I wasn’t going to say anything on this subject on a technicality that it doesn’t concern me, but on second thought I believe it does. I’m female and I’m a songwriter. Writing like this strips away all the individuality of these women, but it does so under the guise of a supposed compliment. The artists above have singular gifts, talents, and ambitions—and to toss them together like winking Bettys and Veronicas is a disserve to them all. What is a typical female singer/songwriter anyway? What is a typical woman?

I would love to see more writing where these musical “oddities” were not implied to be “female” qualities. Off the top of my head right now I can list as many men with a unique, singular quality in their voice and somehow at no point did this writer think to include them in the laundry list: (Bob Dylan, Randy Newman, Michael Jackson, Thom Yorke, Dave Longstreth, Neil Young, That Guy From Youth Lagoon etc.) 

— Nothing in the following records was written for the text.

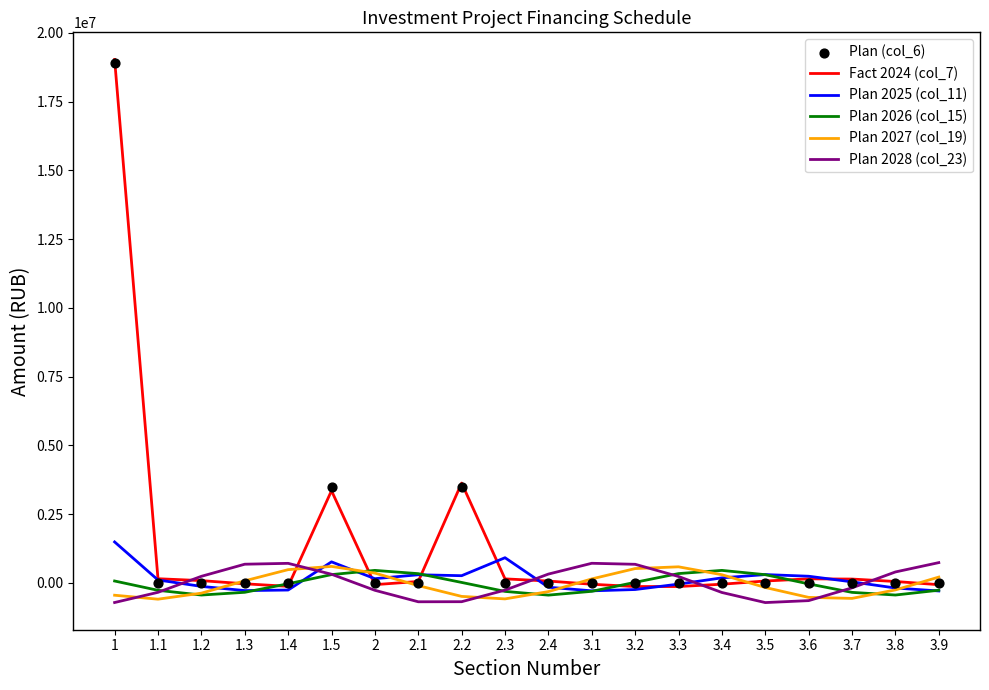

What are all the series names shown in the legend?

Fact 2024 (col_7), Plan 2025 (col_11), Plan 2026 (col_15), Plan 2027 (col_19), Plan 2028 (col_23), Plan (col_6)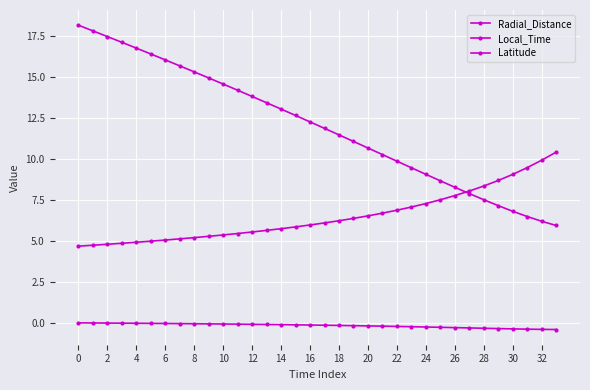

What is the sum of all Latitude values?

-5.3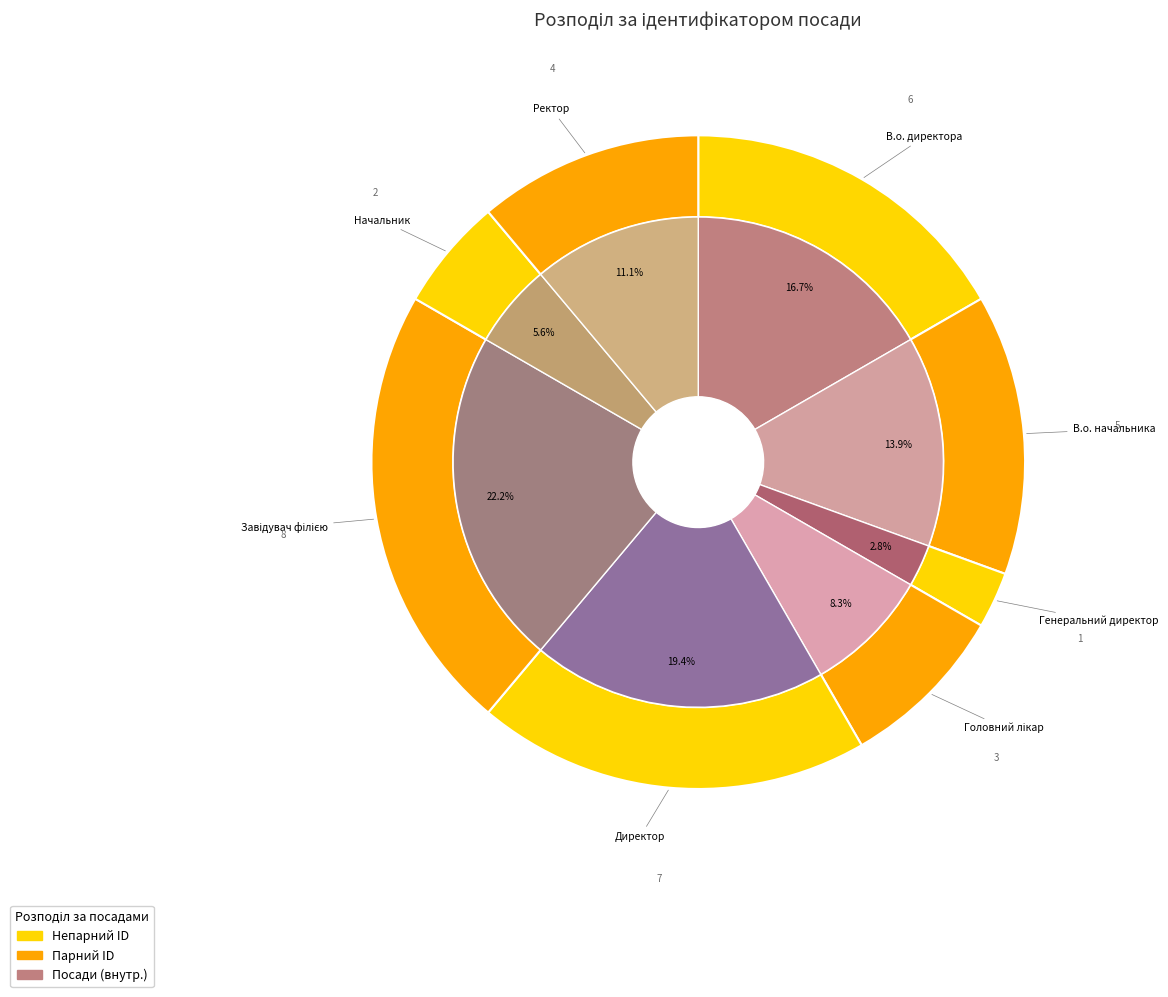

Do Начальник and Ректор together represent more than half of the pie?

No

What’s sad is that this creates a Versus category, as though these women are somehow in competition with one another. Let’s take the few sporting women in the room, point out their flaws, and pit them against one another ‘til the best survives! The entire first half of this paragraph could have been cut to reveal that Laura Veirs has “a raw, unadulterated, clear, powerful and honest voice.” Now, that would have been a real compliment.

Real talk.

Before it even names names, “your typical folky, indie, female singer-songwriter” is about as condescending a sentence as you could write in what appears to be a positive couple of paragraphs. Each of these performers is anything but typical: they set the template for the imitators. 

(Source: consequenceofsound.net)

Twin Sister and Ava Luna were really good tonight

Ava Luna have a superficial resemblance to Dirty Projectors - female backing singers, lots of suspended “ooooooh!” harmonies, soulful frontdude, squiggly percussion - but once the initial appearance wears off, they mostly sound like ’60s soul, Sly in particular, interpreted through a modern lens. The parts where the band forgot to play “indie rock signifiers” and just grooved were the best. If their singer looked more like James Blake (whose vocal equal, he very nearly is) and less like Nick Kroll, they’d be on the cover of Fader already. 

There were squadrons of horrible TALKING PEOPLE positioned on both sides of the Echo and — at nearly 1 a.m., as Twin Sister tore through this just unbelievably perfect krautrock build-up — I had to stop myself from yelling at them to just go outside. [via the Cults.] Why would you pay money to come to a show for a really good band, stay till the end, and start babbling about your day? Have you never heard of bars? Do you hate coffee? Sigh.